### What the exercise asks
Note on the material below: return exactly the lines from the line that holds "Figure 3. Forging" through the line that holds "Figure 4. Immuno-FISH", and leave out each picture.

### Data
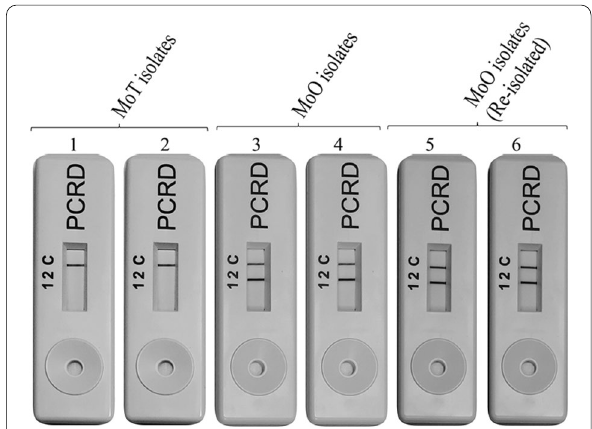
Fig. 6 Rapid detection of MoT by PCRD strip. Lanes 1 and 2 signify DNA isolated from MoT strains BTJP4‑5 and BTMaU(10b), respectively. The MoO isolates, RB13b and RBTa1849‑2 specify lane 3 and 4 separately, which were collected from naturally blast infected rice panicles (double band indicate MoT negative results). Moreover, lanes 5 and 6 denote DNA reisolated from the symptomatic tissues of wheat spikes artificially inoculated with MoO strains RB13b and RBTa1849‑2, respectively (double band indicate MoT negative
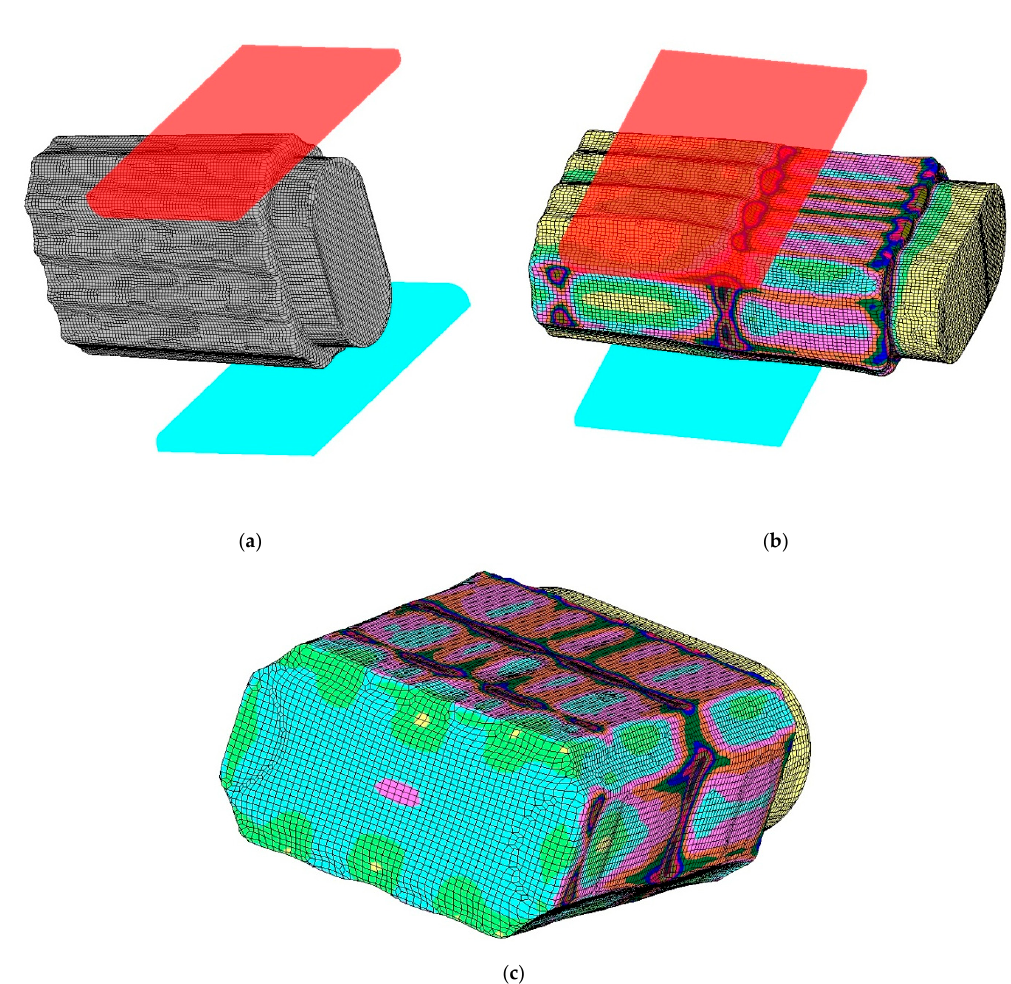
Figure 3. Forging process of a polygonal shape of surfaces of the P40N slab ingot to flat surfaces of billet. ( a ) Initial shape of the P40N ingot; ( b ) Flat surfaces billet; ( c ) The billet of 1550 mm width × 900 mm thickness.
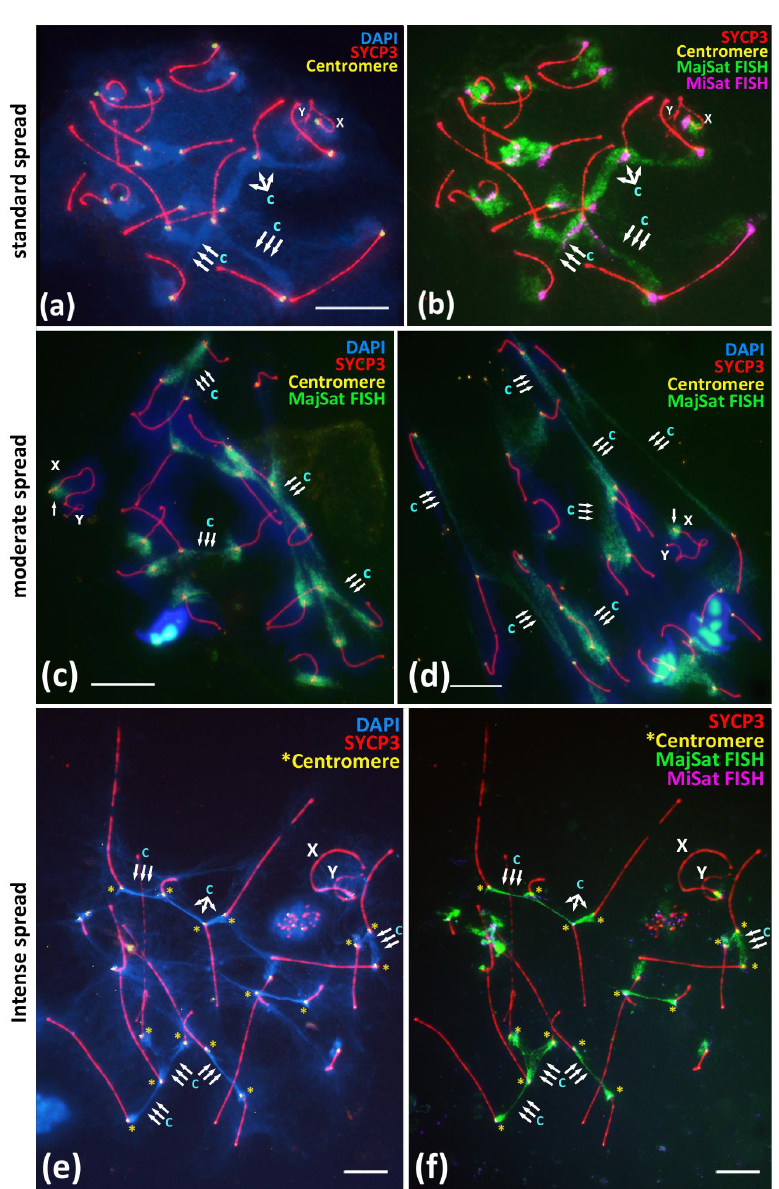
Figure 4. Immuno-FISH study of the Major and Minor satellite DNA localization in the pachytene F 4 nuclei spread preparations under different spreading conditions, BALB/c mouse. Chromatin was stained with DAPI (blue), FISH with oligo-DNA probes to MajSat DNA (green), and MiSat DNA (violet). Axial elements of meiotic chromosomes were immunostained with the antibodies against the SYCP3 protein (red), and centromeres were stained with the ACA antibodies (yellow). DAPI-enriched chromatin of chromocenters are indicated “c” and triple arrows. Sex chromosomes are indicated as “X” and “Y”. Scale bar—10 µ m. ( a , b )—Immuno-FISH on meiotic prophase I nuclei, pachytene, normal spread. Interbivalent chromocenters demonstrate predominant coverage by MajSat DNA (green) and smaller elongated signals of MiSat DNA (violet). ( c , d )—Immuno-FISH on meiotic prophase I nuclei, pachytene, moderate spread. Chromocenters manifest as stretched chromatin fibers enriched in MajSat DNA. Sex bivalent form spatially separated structure and not connected with autosomal bivalents, the MajSat region of X chromosome is not stretched. ( e,f )—Immuno-FISH, pachytene, intense spread. Tight linkage of centromeres by interbivalent stretched chromatin fibers. (e) —Chromatin of chromocenters is DAPI-enriched and indicated as “c”. ( f )—The same cell after FISH. Chromocenter chromatin fibers (green) binding the centromeric ends (yellow asterisks) of different autosomal bivalents are enriched in MajSat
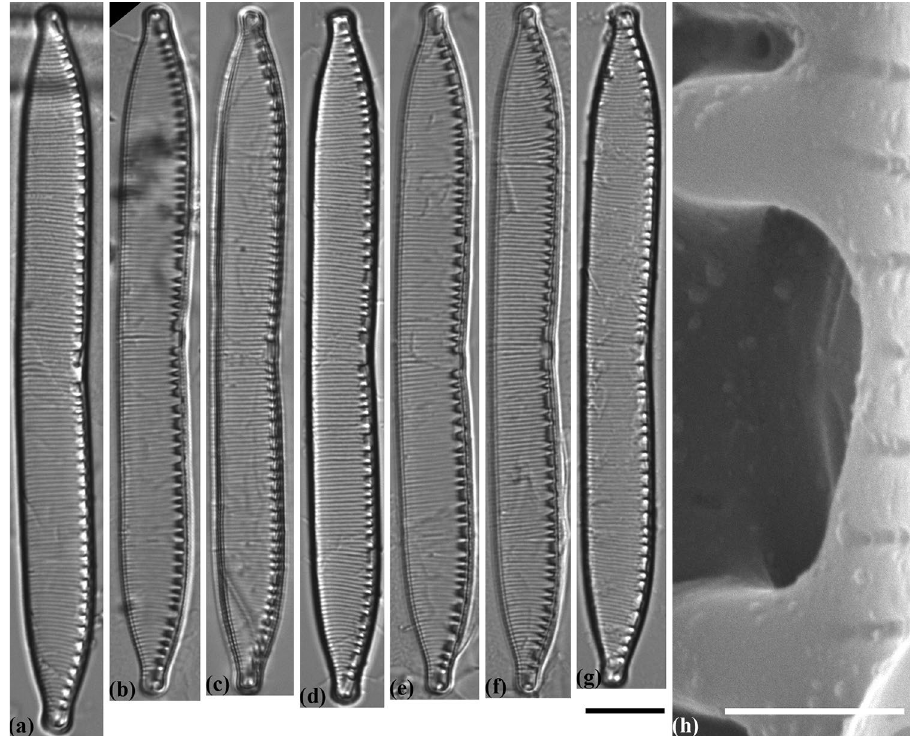
Figure 5. Valve morphology of the strain Hantzschia pseudomongolica (Mo1)a. ( a – c ) Light micrographs of the natural population. ( d – g ) Light micrographs of monoculture. ( h ) Scanning electron micrograph, interior of valve at valve center, showing the position of the central raphe endings. Scale bars ( a – g ) = 10 µm, ( h ) = 1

### Result
Figure 3. Forging process of a polygonal shape of surfaces of the P40N slab ingot to flat surfaces of billet. ( a ) Initial shape of the P40N ingot; ( b ) Flat surfaces billet; ( c ) The billet of 1550 mm width × 900 mm thickness.
Figure 4. Immuno-FISH study of the Major and Minor satellite DNA localization in the pachytene F 4 nuclei spread preparations under different spreading conditions, BALB/c mouse. Chromatin was stained with DAPI (blue), FISH with oligo-DNA probes to MajSat DNA (green), and MiSat DNA (violet). Axial elements of meiotic chromosomes were immunostained with the antibodies against the SYCP3 protein (red), and centromeres were stained with the ACA antibodies (yellow). DAPI-enriched chromatin of chromocenters are indicated “c” and triple arrows. Sex chromosomes are indicated as “X” and “Y”. Scale bar—10 µ m. ( a , b )—Immuno-FISH on meiotic prophase I nuclei, pachytene, normal spread. Interbivalent chromocenters demonstrate predominant coverage by MajSat DNA (green) and smaller elongated signals of MiSat DNA (violet). ( c , d )—Immuno-FISH on meiotic prophase I nuclei, pachytene, moderate spread. Chromocenters manifest as stretched chromatin fibers enriched in MajSat DNA. Sex bivalent form spatially separated structure and not connected with autosomal bivalents, the MajSat region of X chromosome is not stretched. ( e,f )—Immuno-FISH, pachytene, intense spread. Tight linkage of centromeres by interbivalent stretched chromatin fibers. (e) —Chromatin of chromocenters is DAPI-enriched and indicated as “c”. ( f )—The same cell after FISH. Chromocenter chromatin fibers (green) binding the centromeric ends (yellow asterisks) of different autosomal bivalents are enriched in MajSat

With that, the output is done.